If it sounds like a pulse-pounding, white-knuckle thrill ride, it isn't. Not even close. The creatures are glimpsed and heard far more then they are seen and encountered.  Occasionally their images turn up on TV newscasts broadcast on the edges and in the background of the frame.  Roaring fighter jets constantly grace the sky but are never really seen in action.
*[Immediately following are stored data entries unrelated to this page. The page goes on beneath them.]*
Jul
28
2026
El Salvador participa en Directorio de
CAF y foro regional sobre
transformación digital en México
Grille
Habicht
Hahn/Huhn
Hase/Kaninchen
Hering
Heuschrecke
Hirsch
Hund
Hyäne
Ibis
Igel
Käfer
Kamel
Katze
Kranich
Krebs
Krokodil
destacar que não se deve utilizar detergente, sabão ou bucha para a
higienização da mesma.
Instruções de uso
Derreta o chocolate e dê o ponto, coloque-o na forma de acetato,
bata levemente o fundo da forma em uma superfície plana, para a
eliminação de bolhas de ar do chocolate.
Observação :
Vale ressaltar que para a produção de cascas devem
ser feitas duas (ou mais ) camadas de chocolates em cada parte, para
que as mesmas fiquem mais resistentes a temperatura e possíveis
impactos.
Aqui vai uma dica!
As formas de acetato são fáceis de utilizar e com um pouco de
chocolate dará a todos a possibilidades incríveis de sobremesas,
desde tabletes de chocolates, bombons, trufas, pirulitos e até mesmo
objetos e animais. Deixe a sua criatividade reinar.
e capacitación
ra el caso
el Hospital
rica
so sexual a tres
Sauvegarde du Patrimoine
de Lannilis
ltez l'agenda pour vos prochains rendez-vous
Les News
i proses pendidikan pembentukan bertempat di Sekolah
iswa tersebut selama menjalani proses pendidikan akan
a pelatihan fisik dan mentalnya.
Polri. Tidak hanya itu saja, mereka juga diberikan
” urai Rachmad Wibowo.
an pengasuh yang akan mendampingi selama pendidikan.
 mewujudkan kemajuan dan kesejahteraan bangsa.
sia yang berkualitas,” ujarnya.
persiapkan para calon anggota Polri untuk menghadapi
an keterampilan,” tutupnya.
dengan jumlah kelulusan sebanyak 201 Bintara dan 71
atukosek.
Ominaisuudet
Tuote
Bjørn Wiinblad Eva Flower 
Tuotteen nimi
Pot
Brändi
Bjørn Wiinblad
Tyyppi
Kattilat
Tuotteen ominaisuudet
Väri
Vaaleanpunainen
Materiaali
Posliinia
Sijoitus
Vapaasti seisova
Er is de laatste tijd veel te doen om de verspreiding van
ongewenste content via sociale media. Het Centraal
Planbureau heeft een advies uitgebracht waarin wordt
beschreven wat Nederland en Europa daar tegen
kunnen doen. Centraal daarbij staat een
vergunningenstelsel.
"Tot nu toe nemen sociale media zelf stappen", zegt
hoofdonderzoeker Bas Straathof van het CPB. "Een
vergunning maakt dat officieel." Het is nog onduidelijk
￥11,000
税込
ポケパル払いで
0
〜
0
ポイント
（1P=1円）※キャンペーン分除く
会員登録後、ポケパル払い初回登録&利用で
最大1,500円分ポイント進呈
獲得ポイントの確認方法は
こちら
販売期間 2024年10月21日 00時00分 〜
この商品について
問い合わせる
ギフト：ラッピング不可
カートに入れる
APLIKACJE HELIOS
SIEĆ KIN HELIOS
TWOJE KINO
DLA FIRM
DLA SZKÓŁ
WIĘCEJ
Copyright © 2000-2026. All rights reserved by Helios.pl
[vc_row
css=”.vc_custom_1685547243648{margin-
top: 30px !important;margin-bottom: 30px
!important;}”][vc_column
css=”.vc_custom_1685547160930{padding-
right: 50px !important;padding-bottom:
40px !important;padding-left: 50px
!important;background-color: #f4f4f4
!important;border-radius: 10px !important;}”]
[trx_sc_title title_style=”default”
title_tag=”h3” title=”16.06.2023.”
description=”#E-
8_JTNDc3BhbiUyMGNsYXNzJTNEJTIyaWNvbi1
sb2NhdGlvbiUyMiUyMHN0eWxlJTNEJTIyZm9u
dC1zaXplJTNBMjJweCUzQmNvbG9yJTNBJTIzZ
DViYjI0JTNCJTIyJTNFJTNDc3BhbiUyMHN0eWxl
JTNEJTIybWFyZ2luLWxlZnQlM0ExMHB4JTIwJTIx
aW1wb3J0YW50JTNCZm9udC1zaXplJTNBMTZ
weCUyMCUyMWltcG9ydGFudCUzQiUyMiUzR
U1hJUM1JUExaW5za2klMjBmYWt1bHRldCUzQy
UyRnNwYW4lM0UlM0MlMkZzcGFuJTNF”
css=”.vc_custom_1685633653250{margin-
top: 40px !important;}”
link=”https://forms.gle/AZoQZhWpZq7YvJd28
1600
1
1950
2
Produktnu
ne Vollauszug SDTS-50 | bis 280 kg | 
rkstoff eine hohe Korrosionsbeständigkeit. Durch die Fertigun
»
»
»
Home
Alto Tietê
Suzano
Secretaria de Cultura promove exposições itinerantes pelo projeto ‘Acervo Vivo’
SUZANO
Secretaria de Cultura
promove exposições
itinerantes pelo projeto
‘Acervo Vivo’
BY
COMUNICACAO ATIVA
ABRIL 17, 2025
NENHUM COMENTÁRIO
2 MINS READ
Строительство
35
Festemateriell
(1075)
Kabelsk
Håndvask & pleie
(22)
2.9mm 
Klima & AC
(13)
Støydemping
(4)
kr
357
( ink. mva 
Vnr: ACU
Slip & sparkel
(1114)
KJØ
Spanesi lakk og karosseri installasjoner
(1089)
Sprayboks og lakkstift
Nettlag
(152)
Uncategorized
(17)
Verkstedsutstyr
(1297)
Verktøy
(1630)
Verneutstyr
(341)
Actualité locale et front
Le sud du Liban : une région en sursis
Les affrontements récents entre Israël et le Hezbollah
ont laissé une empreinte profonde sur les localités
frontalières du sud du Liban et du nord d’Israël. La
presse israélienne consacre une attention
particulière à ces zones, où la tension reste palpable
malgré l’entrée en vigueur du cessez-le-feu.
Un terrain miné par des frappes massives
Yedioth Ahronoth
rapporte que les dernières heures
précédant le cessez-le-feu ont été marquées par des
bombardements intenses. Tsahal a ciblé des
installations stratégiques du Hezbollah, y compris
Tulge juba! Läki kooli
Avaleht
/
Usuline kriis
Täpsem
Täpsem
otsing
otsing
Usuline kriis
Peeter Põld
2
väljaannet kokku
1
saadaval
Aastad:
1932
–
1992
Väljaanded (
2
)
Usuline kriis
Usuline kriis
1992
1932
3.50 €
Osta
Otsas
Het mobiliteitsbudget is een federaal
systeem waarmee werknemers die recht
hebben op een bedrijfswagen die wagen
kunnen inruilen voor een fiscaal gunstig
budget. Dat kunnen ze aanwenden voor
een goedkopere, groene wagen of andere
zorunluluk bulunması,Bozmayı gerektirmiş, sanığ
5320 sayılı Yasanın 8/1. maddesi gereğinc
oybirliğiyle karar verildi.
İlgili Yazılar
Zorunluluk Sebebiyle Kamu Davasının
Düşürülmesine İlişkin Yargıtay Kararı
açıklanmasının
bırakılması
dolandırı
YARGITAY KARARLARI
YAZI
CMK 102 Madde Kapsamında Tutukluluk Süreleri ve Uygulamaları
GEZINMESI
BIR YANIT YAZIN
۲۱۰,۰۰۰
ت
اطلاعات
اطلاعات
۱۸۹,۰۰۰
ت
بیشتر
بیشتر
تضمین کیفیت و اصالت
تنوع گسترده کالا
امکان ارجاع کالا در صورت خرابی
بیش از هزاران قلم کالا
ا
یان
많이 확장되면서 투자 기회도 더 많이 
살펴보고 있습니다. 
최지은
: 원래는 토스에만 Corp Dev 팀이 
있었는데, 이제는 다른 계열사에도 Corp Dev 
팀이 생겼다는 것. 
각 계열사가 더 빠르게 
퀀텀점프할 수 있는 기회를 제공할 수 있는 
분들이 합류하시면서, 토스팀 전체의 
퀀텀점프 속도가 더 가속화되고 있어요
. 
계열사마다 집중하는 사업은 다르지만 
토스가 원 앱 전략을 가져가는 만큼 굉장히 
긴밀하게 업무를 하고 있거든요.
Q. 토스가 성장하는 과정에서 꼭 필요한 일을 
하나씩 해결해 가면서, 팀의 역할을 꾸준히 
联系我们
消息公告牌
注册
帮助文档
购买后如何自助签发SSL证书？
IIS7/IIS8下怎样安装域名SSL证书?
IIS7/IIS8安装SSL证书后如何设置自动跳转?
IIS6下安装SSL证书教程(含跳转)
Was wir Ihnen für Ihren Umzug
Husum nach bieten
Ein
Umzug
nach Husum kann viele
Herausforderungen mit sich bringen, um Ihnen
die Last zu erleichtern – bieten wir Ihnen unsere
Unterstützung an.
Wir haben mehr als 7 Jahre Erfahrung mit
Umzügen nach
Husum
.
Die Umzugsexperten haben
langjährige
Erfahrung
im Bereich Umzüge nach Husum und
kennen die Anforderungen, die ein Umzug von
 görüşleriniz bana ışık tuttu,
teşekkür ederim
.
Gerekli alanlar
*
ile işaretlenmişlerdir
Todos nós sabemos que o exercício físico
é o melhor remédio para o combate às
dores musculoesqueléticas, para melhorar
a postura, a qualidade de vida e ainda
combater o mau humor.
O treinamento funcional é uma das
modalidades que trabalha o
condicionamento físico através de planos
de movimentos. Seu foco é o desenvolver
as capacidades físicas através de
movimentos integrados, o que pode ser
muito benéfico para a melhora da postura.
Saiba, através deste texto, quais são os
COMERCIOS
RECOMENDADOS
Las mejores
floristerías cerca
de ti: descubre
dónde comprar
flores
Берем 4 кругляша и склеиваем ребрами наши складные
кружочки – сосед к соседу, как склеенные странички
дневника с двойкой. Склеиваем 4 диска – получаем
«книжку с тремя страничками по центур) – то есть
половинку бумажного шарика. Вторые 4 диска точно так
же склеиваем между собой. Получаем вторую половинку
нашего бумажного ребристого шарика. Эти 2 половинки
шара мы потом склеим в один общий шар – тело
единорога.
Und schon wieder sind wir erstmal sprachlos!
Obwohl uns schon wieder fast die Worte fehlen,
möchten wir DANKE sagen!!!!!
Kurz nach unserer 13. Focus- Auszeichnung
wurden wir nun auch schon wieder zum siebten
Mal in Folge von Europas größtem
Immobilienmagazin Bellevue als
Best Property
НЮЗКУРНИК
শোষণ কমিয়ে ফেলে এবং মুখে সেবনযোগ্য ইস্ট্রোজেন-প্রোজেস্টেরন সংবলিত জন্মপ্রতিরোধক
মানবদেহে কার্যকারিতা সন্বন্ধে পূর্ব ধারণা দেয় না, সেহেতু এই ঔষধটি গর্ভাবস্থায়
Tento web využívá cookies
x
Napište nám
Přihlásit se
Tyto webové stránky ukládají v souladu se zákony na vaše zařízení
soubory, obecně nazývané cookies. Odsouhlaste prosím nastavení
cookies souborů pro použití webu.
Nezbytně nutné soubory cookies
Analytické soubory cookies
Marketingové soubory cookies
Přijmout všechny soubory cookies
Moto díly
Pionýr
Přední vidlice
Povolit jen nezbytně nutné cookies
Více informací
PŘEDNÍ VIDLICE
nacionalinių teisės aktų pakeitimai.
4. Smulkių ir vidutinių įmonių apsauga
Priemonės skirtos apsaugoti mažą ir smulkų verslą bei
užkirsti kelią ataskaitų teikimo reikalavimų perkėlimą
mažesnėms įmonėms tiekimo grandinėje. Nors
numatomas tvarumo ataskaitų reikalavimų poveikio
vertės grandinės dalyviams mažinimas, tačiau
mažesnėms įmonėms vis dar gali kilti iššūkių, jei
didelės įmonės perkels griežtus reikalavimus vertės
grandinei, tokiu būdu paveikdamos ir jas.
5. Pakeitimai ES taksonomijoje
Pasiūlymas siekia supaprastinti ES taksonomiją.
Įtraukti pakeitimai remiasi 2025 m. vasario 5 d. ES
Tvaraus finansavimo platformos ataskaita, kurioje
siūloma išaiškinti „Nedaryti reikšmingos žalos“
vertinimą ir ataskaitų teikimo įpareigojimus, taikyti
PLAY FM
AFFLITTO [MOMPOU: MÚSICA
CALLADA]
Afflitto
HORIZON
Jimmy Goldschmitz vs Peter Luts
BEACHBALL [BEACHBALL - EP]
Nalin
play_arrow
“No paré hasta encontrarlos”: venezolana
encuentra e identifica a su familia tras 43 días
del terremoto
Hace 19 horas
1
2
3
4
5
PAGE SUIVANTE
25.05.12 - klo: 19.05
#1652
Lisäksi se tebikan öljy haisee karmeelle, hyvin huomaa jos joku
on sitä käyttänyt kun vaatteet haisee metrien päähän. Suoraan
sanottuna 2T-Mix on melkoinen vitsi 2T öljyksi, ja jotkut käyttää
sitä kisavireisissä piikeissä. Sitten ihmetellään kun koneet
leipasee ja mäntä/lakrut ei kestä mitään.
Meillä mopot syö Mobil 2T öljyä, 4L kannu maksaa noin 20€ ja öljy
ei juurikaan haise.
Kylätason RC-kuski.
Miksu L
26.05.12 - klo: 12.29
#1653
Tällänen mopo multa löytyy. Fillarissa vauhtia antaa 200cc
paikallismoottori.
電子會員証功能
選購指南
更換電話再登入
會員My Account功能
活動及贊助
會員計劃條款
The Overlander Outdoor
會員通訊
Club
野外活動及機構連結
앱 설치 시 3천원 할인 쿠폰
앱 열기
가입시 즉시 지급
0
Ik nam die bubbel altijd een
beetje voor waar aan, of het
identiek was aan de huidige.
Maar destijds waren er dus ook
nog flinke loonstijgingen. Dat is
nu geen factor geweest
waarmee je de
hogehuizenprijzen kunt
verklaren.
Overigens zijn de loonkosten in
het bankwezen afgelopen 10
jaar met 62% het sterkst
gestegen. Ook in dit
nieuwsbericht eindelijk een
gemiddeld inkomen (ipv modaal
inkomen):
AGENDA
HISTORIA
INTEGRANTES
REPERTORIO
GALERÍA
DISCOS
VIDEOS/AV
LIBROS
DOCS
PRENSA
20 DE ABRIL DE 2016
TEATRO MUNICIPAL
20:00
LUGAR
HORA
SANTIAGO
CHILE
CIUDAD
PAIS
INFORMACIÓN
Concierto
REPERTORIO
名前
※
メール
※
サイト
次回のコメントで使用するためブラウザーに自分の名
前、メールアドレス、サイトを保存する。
No, the film is much more mood and tone then adventure and that mood and tone is eerie and elegiac. Never has there been such a quiet movie involving 100 hundred foot high aliens. The creepiest moment might be the one when our main characters and their charter boat spots something in the distance in the river under the cover of night and have no idea what it is. No musical cue accompanies is this to advise the audience what is coming. Restraint so often yields Tension better than Audience Bludgeoning.

Even the expected bickering between our two leads, both representative of different worlds, is kept to a minimum and when Kaulder's idiocy prevents Sam from boarding the ferry she doesn't get upset, doesn't lecture him, and instead pawns her engagement ring as a means to pay for travel.


Are we to assume Sam doesn't want to get married? Is this why she wound up in Mexico? Was she running away? Kaulder, meanwhile, has a kid - well, he had a kid with a woman. He doesn't really have a kid. He just seems to have his camera. Truly. In a potentially perilous instance, when quick escape is a must, he can't help but slow the process by demanding, "Where's my camera?" The bond between these two is never near as forced as it could have been and their eventual little burst of passion feels much more like a splendid one-off than a map of the future.

The end, meanwhile, is strange and hypnotic, conjuring up memories of that infamous Twilight Zone episode, "The Monsters Are Due On Maple Street." The title of the movie is "Monsters", yes, but throughout every single character refers to them as "creatures", never "monsters." Hmmmmm.  So, who are the monsters then?

2 comments:

Wretched Genius said...

I really liked this film, and I think the criticisms it has received for its symbolism are overreacting. Sure, Scoot's (seriously, the actor's real name is Scoot, thus I refuse to call him anything else) line about how much he gets paid for pictures of dead kids versus happy ones is not exactly a subtle message about modern media, but it's also exactly the way that character would justify to himself what he does for a living. Likewise when he later gives the line about America looking different from the outside, which almost made me groan until he followed it up by specifying that it is a literal statement about physically standing 100 yards from another country.

To me, the movie had no message at all. It just followed 2 people through a journey from one place to the next, quietly observing all the small moments between them. In fact, that's mostly what sticks in my mind, the small human moments rather than the creatures.

Favorite moments, in no particular order:

-When he hands her the nose/mouth-only gasmask, then immediately takes it back and hands her the better full-face one instead, and takes the lesser one for himself.

-When he's investigating the aftermath of the incident with the pickup trucks, and purposefully doesn't respond when she calls out to him, because he doesn't want her to see.

-When they call for help from the gas station, the lady on the phone is polite and courteous.

-All the armed guerrillas are nice people.


Question to Nick (and I'll try to keep it as spoiler-vague as I can): I initially saw this in standard def, and the nightvision footage at the beginning was pretty muddled and hard to discern. I saw it again in HD, which made certain events less ambiguous. Considering it has bearing on how you are supposed to feel at the end of the film, where you able to clearly see what was happening during that beginning segment?

Nick Prigge said...

Well, unfortunately I saw it on the smallest screen of one of the indie theaters in Chicago so, no, I couldn't really see what was going on in that opening scene. In fact, I kind of forgot it opened that way until you mentioned it. Now I'll have to see it again (or wait for a better looking video).